Given the mud slung at Chas Freeman, Chairman of the Committee for the Republic, on the issue of "foreign money" the article below from Harper's provides a useful corrective.
HARPER’S
3/12/09
Chas Freeman and Saudi Money
Ken Silverstein
One of the most common charges hurled by the opponents of Charles Freeman Jr., who yesterday withdrew as chair of the Obama administration’s National Intelligence Council, was that he “headed a Saudi-funded Middle East advocacy group in Washington.” I’ve written about the influence of money on think tanks and think it’s a valid point of concern, but let’s put this assertion in perspective.
Freeman headed the Middle East Policy Council. I’m not sure how much Saudi money flows to the think tank, but it can’t be much. I checked the firm’s non-profit disclosure form for 2007 and its total receipts for the year were $731,000, and it had assets of $1.3 million. Freeman was paid $87,000 that year.

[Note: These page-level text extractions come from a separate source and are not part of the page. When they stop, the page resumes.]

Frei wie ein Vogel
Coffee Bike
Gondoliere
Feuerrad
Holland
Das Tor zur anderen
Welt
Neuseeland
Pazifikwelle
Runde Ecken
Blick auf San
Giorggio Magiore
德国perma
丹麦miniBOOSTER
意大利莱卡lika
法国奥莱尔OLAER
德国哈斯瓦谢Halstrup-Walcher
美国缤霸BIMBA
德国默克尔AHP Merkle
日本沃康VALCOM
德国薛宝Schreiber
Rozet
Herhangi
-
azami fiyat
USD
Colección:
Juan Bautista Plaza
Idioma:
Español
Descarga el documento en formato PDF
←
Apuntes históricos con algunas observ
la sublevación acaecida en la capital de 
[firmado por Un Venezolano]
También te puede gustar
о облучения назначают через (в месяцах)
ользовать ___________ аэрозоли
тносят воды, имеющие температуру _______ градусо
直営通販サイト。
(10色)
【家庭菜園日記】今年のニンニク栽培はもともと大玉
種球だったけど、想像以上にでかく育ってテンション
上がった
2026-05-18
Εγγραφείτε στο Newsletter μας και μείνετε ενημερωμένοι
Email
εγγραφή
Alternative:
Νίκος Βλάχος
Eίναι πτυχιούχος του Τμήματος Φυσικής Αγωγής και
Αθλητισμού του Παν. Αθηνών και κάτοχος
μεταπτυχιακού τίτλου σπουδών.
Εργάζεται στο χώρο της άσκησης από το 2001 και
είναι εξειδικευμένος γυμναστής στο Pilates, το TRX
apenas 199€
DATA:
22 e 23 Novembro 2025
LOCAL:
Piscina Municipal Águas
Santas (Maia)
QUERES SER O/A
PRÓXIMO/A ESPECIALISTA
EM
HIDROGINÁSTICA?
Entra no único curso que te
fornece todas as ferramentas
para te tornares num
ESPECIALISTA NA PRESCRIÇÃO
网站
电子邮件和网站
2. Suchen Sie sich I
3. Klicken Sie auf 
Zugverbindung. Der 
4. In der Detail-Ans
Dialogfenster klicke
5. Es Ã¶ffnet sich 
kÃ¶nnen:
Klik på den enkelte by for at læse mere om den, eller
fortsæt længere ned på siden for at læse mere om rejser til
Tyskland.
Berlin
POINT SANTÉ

Compare that to the Washington Institute for Near East Policy, a conservative think tank that is overwhelmingly supportive of Israel and whose board includes Henry Kissinger, Alexander Haig and Martin Peretz. Its receipts for 2007 came to $11.9 million, and it had $26.5 million in assets. Robert Satloff, the institute’s executive director, was paid $307,000. Dennis Ross, now the Obama administration’s special adviser on Iran, was paid $208,000 for duties as a “Distinguished Fellow.”
Then there’s the equally pro-Israel American Enterprise Institute, from where a number of prominent Bush Administration employees came. It had assets of $77 million in 2006 (the last year for which I could find its disclosure form at the Foundation Center), and receipts of $56 million.
None of these groups list funders on their websites, nor are they required to list them on disclosure reports. (AEI says it doesn’t disclose donors; the Washington Institute’s press contact was out today.) The Israeli government doesn’t (as far as I know) back AEI or WINEP, but conservative foundations do and it’s hard to imagine that pro-Israeli organizations and individuals aren’t kicking in large sums as well.
So why is the Middle East Policy Council any more intellectually corrupt than AEI or WINEP? And why is employment at the former a bar to government employment, but a job at the last two is not?